- February marked the 12th month in a row the U.S. economy has added over 200,000 jobs, helping the unemployment rate to fall to 5.5 percent nationwide.
- Over the past four months, the construction sector has added 38,000 jobs per month, on average, which is well above the post-recession average of only 5,000 per month.
The scars of the housing crisis are fading, and we are transitioning from a housing market dominated by recession-era legacies including high negative equity, low inventory and high foreclosures, to one increasingly driven by fundamentals. And what could be more fundamental than having a job?
The most recent employment report was the latest in a string of robust jobs data, offering further proof that the employment picture is definitely on the upswing. Most observers expected the U.S. economy to add roughly 250,000 jobs last month. Reality handily trumped those expectations, with the economy adding a total of 295,000 jobs (seasonally adjusted[1]). February marked the 12th month in a row the U.S. economy has added over 200,000 jobs, helping the unemployment rate to fall to 5.5 percent nationwide (figure 1).
This is welcome news for the housing market, in particular, for any number of obvious reasons, not the least of which is that when people get jobs, they’re more apt and able to buy a home or to move into a newer, nicer home. But especially encouraging are signs of improvement in construction-related jobs.

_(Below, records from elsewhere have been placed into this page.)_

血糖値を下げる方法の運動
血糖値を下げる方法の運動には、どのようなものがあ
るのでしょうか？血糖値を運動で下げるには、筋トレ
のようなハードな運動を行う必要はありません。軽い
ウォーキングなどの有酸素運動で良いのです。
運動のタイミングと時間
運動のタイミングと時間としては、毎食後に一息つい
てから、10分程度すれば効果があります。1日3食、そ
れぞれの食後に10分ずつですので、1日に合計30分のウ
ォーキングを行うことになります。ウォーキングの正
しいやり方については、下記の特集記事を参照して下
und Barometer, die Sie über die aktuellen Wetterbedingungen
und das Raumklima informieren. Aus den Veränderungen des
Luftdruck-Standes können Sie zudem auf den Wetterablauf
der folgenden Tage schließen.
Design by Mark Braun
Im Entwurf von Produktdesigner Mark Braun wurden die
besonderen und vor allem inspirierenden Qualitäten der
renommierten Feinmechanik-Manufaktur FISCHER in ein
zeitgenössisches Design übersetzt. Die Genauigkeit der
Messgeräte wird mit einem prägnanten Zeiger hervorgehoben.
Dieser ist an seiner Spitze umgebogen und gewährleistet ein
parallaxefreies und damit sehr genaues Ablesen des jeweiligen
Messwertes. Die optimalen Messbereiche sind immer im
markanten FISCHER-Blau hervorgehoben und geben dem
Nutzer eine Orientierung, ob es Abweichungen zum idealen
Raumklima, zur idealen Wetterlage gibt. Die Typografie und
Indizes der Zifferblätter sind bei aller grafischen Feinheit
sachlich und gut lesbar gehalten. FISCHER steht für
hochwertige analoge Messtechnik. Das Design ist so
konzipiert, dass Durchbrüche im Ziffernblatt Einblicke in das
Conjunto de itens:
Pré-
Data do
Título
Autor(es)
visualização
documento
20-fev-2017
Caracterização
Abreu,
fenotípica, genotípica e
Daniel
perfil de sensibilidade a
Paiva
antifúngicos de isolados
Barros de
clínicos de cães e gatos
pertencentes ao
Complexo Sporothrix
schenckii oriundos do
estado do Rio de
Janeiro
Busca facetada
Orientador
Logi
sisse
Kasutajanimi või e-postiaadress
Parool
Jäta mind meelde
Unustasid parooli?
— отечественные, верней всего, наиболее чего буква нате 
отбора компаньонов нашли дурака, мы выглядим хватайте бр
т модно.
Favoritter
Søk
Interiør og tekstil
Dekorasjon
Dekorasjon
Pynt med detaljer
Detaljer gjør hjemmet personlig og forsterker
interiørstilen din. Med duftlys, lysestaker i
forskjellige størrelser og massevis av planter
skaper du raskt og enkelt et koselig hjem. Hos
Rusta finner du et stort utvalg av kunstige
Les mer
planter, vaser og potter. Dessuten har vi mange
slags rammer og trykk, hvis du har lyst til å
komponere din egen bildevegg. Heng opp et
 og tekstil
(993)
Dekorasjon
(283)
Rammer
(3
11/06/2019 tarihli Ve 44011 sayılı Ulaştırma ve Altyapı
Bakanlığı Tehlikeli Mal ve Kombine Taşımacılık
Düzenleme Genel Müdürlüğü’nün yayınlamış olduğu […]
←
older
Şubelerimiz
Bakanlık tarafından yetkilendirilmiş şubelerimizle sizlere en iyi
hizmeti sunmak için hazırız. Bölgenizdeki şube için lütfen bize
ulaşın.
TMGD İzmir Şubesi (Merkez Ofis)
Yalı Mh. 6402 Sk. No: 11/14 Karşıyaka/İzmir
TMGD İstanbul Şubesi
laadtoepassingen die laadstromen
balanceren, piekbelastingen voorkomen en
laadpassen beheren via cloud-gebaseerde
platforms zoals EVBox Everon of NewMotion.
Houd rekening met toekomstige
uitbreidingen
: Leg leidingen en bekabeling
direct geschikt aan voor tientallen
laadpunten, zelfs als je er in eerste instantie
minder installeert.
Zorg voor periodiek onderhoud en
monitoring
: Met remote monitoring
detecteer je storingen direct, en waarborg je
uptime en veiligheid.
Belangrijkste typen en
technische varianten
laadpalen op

As we’ve pointed out, employment related to construction has been slower to pick up than the rest of the economy. But over the last four months there has been particularly strong employment growth in the construction sector, adding 38,000 jobs per month, on average, compared to a post-recession average of only 5,000 jobs per month (figure 2).
At this pace, there is still a ways to go before construction-related employment returns to pre-recession levels. But, after years in which we were not, we are clearly headed in the right direction now and things continue to look up.
[1] There has been a recent debate on the virtue of seasonal adjustment. See here for example: http://www.wsj.com/articles/daniel-quinn-mills-seasonally-adjusted-jobs-numbers-offer-cold-comfort-1425600846. At Zillow Research, we feel that seasonally adjusting is the best way to account for recurring patterns that can obscure changes in the underlying data.